PROBLEM DESCRIPTION: Within the entries below, please retype exactly the lines starting with the line that has "17: (167, 412, 2.73)" and going on through the line that has "46: (233, 7, 3.06)", but not the pictures.

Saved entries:
::::::
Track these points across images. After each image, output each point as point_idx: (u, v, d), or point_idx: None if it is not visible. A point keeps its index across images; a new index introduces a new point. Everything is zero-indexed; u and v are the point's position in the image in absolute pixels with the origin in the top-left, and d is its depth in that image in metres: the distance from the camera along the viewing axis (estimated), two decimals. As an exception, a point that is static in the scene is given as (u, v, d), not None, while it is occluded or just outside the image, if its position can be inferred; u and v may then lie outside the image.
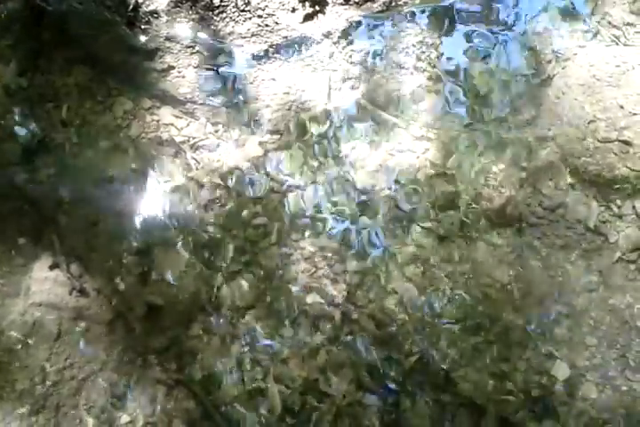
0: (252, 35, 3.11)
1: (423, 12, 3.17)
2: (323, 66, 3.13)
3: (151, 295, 2.89)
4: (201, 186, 3.05)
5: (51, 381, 2.70)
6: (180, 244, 2.97)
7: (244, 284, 2.90)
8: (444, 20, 3.17)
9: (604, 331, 2.69)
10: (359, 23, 3.15)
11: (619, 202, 2.81)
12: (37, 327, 2.77)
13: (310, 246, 2.94)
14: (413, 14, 3.17)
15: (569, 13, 3.12)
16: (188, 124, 3.14)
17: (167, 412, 2.73)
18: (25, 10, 3.21)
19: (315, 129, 3.08)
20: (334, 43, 3.13)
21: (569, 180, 2.87)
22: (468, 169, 2.96)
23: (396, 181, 2.99)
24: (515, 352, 2.71)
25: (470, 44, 3.15)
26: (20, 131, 3.13)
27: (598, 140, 2.87)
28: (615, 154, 2.84)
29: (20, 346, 2.73)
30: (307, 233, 2.96)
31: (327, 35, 3.12)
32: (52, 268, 2.86)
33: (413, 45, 3.14)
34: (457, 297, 2.80)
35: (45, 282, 2.84)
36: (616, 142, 2.85)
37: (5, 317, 2.78)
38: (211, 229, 2.98)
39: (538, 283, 2.78)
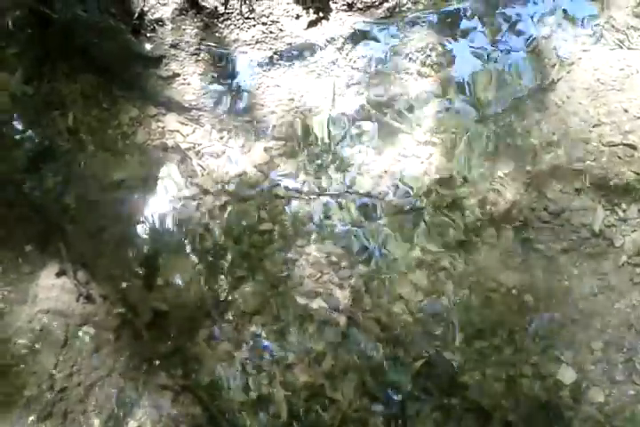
0: (257, 42, 3.13)
1: (426, 17, 3.18)
2: (327, 72, 3.14)
3: (157, 301, 2.89)
4: (206, 192, 3.06)
5: (58, 387, 2.70)
6: (185, 250, 2.98)
7: (250, 289, 2.90)
8: (447, 25, 3.18)
9: (610, 335, 2.69)
10: (363, 29, 3.16)
11: (624, 206, 2.81)
12: (45, 334, 2.78)
13: (315, 252, 2.94)
14: (417, 20, 3.18)
15: (573, 17, 3.13)
16: (193, 131, 3.15)
17: (174, 418, 2.73)
18: (30, 18, 3.23)
19: (319, 135, 3.09)
20: (338, 49, 3.14)
21: (574, 184, 2.87)
22: (472, 173, 2.97)
23: (401, 186, 2.99)
24: (521, 357, 2.70)
25: (474, 49, 3.16)
26: (27, 138, 3.14)
27: (603, 144, 2.88)
28: (620, 158, 2.85)
29: (27, 353, 2.74)
30: (312, 238, 2.96)
31: (331, 41, 3.14)
32: (58, 275, 2.87)
33: (417, 51, 3.15)
34: (462, 301, 2.80)
35: (52, 289, 2.85)
36: (621, 146, 2.86)
37: (13, 324, 2.79)
38: (216, 235, 2.99)
39: (543, 287, 2.78)
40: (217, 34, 3.11)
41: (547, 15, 3.16)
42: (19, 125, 3.15)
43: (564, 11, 3.15)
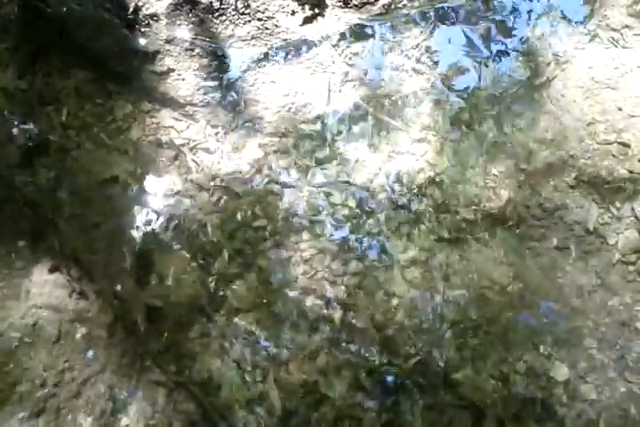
0: (252, 37, 3.12)
1: (422, 14, 3.18)
2: (322, 68, 3.13)
3: (151, 298, 2.89)
4: (200, 188, 3.05)
5: (51, 383, 2.69)
6: (179, 246, 2.98)
7: (244, 286, 2.90)
8: (443, 22, 3.18)
9: (603, 332, 2.69)
10: (358, 26, 3.16)
11: (618, 204, 2.82)
12: (37, 330, 2.77)
13: (310, 249, 2.94)
14: (412, 17, 3.17)
15: (568, 16, 3.13)
16: (187, 127, 3.14)
17: (167, 414, 2.73)
18: (24, 12, 3.21)
19: (314, 131, 3.09)
20: (334, 45, 3.14)
21: (568, 182, 2.88)
22: (467, 171, 2.97)
23: (396, 184, 2.99)
24: (514, 354, 2.71)
25: (469, 47, 3.15)
26: (20, 134, 3.13)
27: (597, 143, 2.89)
28: (614, 156, 2.85)
29: (19, 349, 2.73)
30: (306, 235, 2.96)
31: (326, 37, 3.13)
32: (51, 270, 2.86)
33: (412, 48, 3.15)
34: (456, 299, 2.80)
35: (45, 285, 2.84)
36: (615, 144, 2.87)
37: (5, 319, 2.77)
38: (210, 231, 2.99)
39: (537, 285, 2.79)
40: (212, 29, 3.10)
41: (542, 13, 3.16)
42: (12, 121, 3.13)
43: (560, 9, 3.15)
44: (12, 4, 3.20)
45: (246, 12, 3.07)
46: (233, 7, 3.06)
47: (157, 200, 3.05)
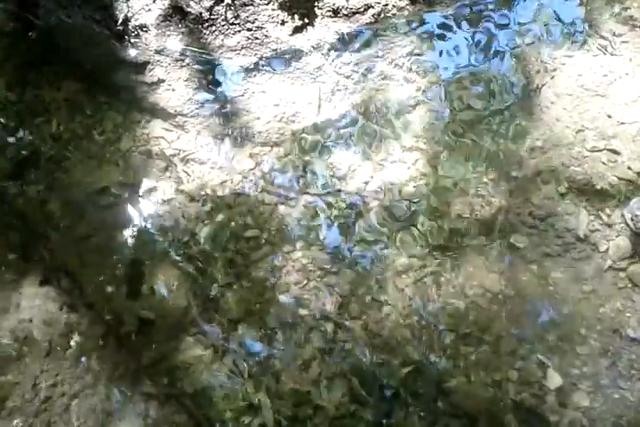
0: (242, 47, 3.12)
1: (412, 23, 3.18)
2: (313, 78, 3.14)
3: (142, 309, 2.88)
4: (192, 199, 3.05)
5: (42, 397, 2.67)
6: (171, 257, 2.97)
7: (236, 297, 2.90)
8: (433, 31, 3.19)
9: (595, 339, 2.70)
10: (348, 35, 3.16)
11: (608, 211, 2.82)
12: (28, 343, 2.74)
13: (302, 258, 2.94)
14: (403, 26, 3.18)
15: (557, 23, 3.14)
16: (178, 137, 3.14)
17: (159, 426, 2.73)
18: (14, 24, 3.21)
19: (305, 141, 3.09)
20: (324, 55, 3.14)
21: (558, 189, 2.88)
22: (458, 179, 2.97)
23: (388, 192, 2.99)
24: (506, 362, 2.71)
25: (459, 55, 3.16)
26: (10, 145, 3.12)
27: (587, 150, 2.89)
28: (604, 163, 2.86)
29: (9, 363, 2.71)
30: (298, 245, 2.96)
31: (317, 47, 3.13)
32: (42, 283, 2.84)
33: (403, 56, 3.15)
34: (449, 307, 2.80)
35: (36, 297, 2.82)
36: (604, 151, 2.87)
37: (-5, 333, 2.78)
38: (202, 242, 2.98)
39: (529, 292, 2.79)
40: (202, 40, 3.10)
41: (531, 21, 3.17)
42: (2, 132, 3.13)
43: (549, 17, 3.16)
44: (2, 16, 3.20)
45: (236, 22, 3.07)
46: (222, 17, 3.06)
47: (148, 211, 3.05)
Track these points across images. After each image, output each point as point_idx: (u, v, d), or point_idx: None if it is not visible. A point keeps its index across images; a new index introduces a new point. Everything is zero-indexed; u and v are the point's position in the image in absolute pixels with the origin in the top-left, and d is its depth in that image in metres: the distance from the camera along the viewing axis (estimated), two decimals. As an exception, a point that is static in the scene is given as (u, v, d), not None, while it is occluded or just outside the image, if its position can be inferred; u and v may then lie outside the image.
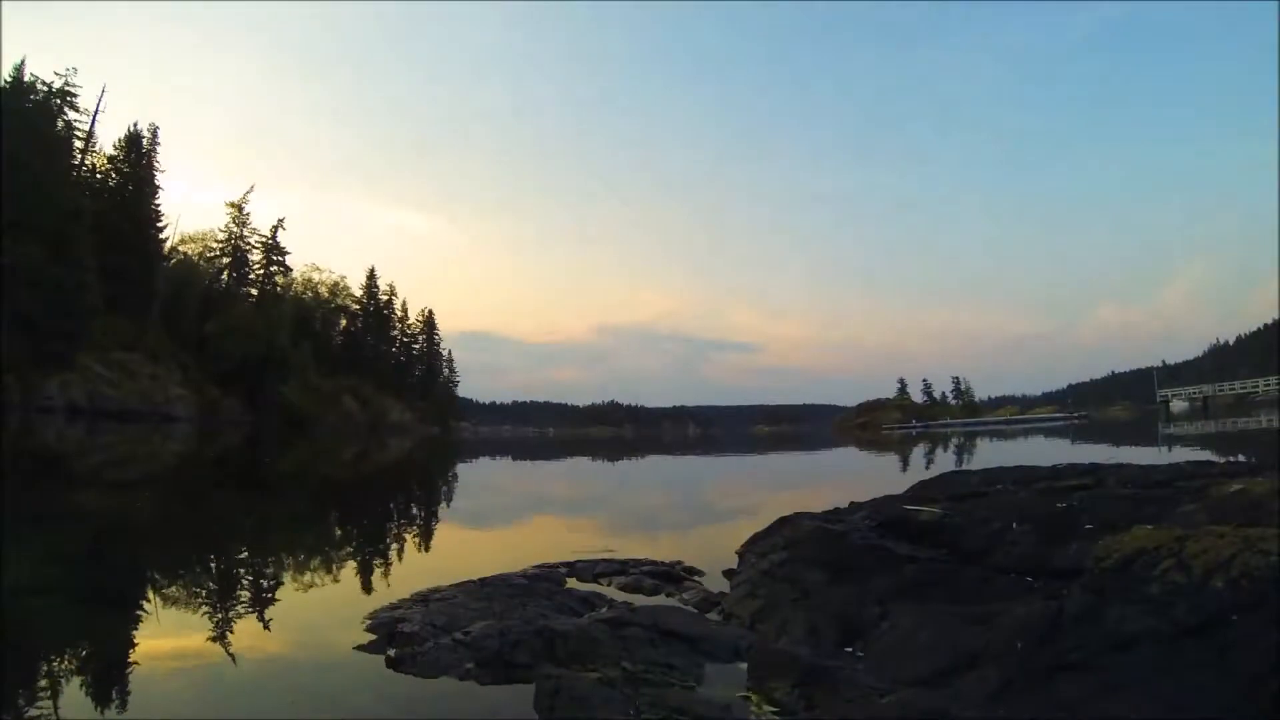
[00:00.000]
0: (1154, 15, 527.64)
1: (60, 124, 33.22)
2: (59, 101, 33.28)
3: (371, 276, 60.62)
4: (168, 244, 41.67)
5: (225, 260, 46.10)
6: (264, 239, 47.32)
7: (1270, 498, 2.09)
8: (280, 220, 47.89)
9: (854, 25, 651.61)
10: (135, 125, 37.96)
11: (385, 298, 61.85)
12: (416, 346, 67.08)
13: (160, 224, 38.90)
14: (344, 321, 58.39)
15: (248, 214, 46.66)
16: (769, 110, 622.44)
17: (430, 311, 67.81)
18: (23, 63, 31.11)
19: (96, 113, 35.70)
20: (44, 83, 32.26)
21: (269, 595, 3.36)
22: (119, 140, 37.42)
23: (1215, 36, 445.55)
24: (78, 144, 34.80)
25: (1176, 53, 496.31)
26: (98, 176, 36.55)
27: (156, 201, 38.29)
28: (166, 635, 2.61)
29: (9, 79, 30.08)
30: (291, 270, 50.48)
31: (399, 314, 64.15)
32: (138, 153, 37.54)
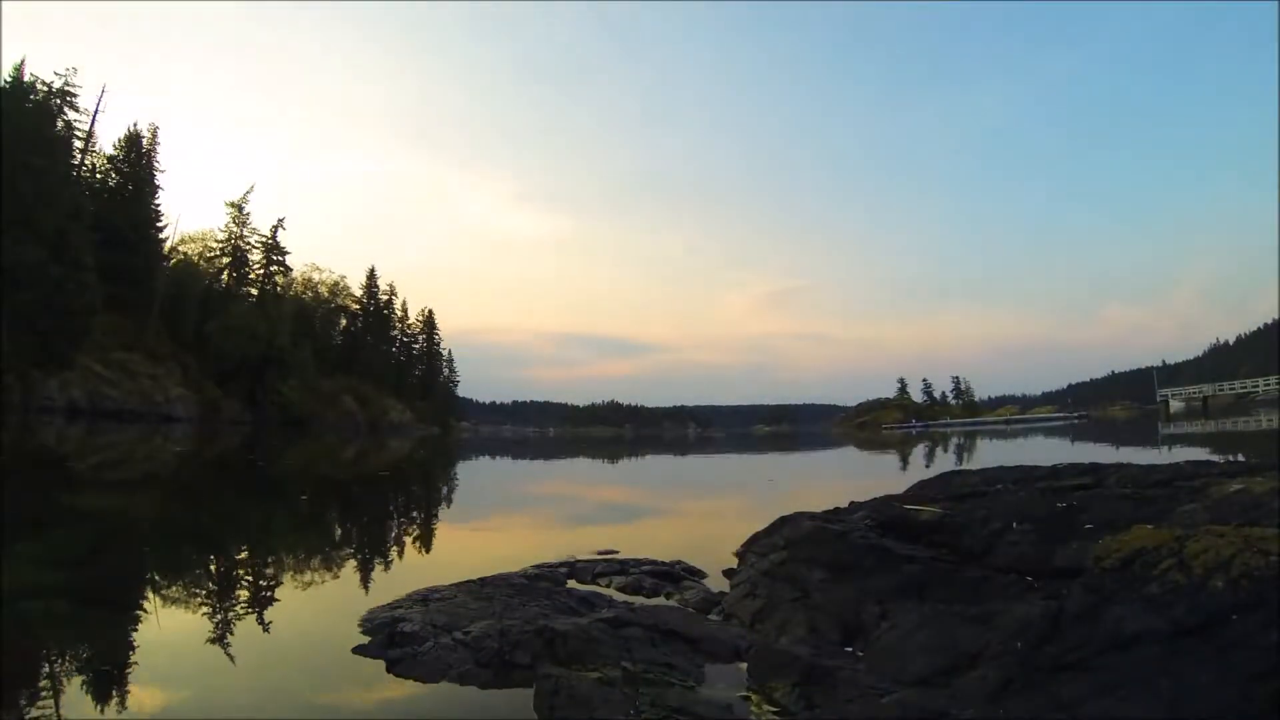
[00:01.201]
0: (1156, 16, 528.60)
1: (60, 124, 33.15)
2: (59, 101, 33.20)
3: (371, 276, 60.75)
4: (168, 244, 41.68)
5: (225, 260, 46.07)
6: (264, 239, 47.33)
7: (1270, 498, 2.09)
8: (280, 220, 47.90)
9: (860, 28, 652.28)
10: (135, 125, 38.07)
11: (385, 298, 61.91)
12: (416, 346, 67.14)
13: (160, 224, 38.96)
14: (344, 321, 58.42)
15: (248, 214, 46.68)
16: (788, 125, 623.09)
17: (430, 311, 67.97)
18: (23, 63, 31.09)
19: (96, 113, 35.68)
20: (44, 83, 32.18)
21: (268, 595, 3.36)
22: (119, 140, 37.50)
23: (1217, 36, 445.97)
24: (78, 144, 34.74)
25: (1179, 53, 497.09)
26: (98, 176, 36.54)
27: (156, 201, 38.35)
28: (166, 636, 2.60)
29: (9, 79, 30.04)
30: (291, 270, 50.57)
31: (399, 314, 64.23)
32: (138, 153, 37.56)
::::::
ANSWER SECTION:
17: (167, 412, 2.73)
18: (25, 10, 3.21)
19: (315, 129, 3.08)
20: (334, 43, 3.13)
21: (569, 180, 2.87)
22: (468, 169, 2.96)
23: (396, 181, 2.99)
24: (515, 352, 2.71)
25: (470, 44, 3.15)
26: (20, 131, 3.13)
27: (598, 140, 2.87)
28: (615, 154, 2.84)
29: (20, 346, 2.73)
30: (307, 233, 2.96)
31: (327, 35, 3.12)
32: (52, 268, 2.86)
33: (413, 45, 3.14)
34: (457, 297, 2.80)
35: (45, 282, 2.84)
36: (616, 142, 2.85)
37: (5, 317, 2.78)
38: (211, 229, 2.98)
39: (538, 283, 2.78)
0: (257, 42, 3.13)
1: (426, 17, 3.18)
2: (327, 72, 3.14)
3: (157, 301, 2.89)
4: (206, 192, 3.06)
5: (58, 387, 2.70)
6: (185, 250, 2.98)
7: (250, 289, 2.90)
8: (447, 25, 3.18)
9: (610, 335, 2.69)
10: (363, 29, 3.16)
11: (624, 206, 2.81)
12: (45, 334, 2.78)
13: (315, 252, 2.94)
14: (417, 20, 3.18)
15: (573, 17, 3.13)
16: (193, 131, 3.15)
17: (174, 418, 2.73)
18: (30, 18, 3.23)
19: (319, 135, 3.09)
20: (338, 49, 3.14)
21: (574, 184, 2.87)
22: (472, 173, 2.97)
23: (401, 186, 2.99)
24: (521, 357, 2.70)
25: (474, 49, 3.16)
26: (27, 138, 3.14)
27: (603, 144, 2.88)
28: (620, 158, 2.85)
29: (27, 353, 2.74)
30: (312, 238, 2.96)
31: (331, 41, 3.14)
32: (58, 275, 2.87)
33: (417, 51, 3.15)
34: (462, 301, 2.80)
35: (52, 289, 2.85)
36: (621, 146, 2.86)
37: (13, 324, 2.79)
38: (216, 235, 2.99)
39: (543, 287, 2.78)
40: (217, 34, 3.11)
41: (547, 15, 3.16)
42: (19, 125, 3.15)
43: (564, 11, 3.15)
0: (252, 37, 3.12)
1: (422, 14, 3.18)
2: (322, 68, 3.13)
3: (151, 298, 2.89)
4: (200, 188, 3.05)
5: (51, 383, 2.69)
6: (179, 246, 2.98)
7: (244, 286, 2.90)
8: (443, 22, 3.18)
9: (603, 332, 2.69)
10: (358, 26, 3.16)
11: (618, 204, 2.82)
12: (37, 330, 2.77)
13: (310, 249, 2.94)
14: (412, 17, 3.17)
15: (568, 16, 3.13)
16: (187, 127, 3.14)
17: (167, 414, 2.73)
18: (24, 12, 3.21)
19: (314, 131, 3.09)
20: (334, 45, 3.14)
21: (568, 182, 2.88)
22: (467, 171, 2.97)
23: (396, 184, 2.99)
24: (514, 354, 2.71)
25: (469, 47, 3.15)
26: (20, 134, 3.13)
27: (597, 143, 2.89)
28: (614, 156, 2.85)
29: (19, 349, 2.73)
30: (306, 235, 2.96)
31: (326, 37, 3.13)
32: (51, 270, 2.86)
33: (412, 48, 3.15)
34: (456, 299, 2.80)
35: (45, 285, 2.84)
36: (615, 144, 2.87)
37: (5, 319, 2.77)
38: (210, 231, 2.99)
39: (537, 285, 2.79)
40: (212, 29, 3.10)
41: (542, 13, 3.16)
42: (12, 121, 3.13)
43: (560, 9, 3.15)
44: (12, 4, 3.20)
45: (246, 12, 3.07)
46: (233, 7, 3.06)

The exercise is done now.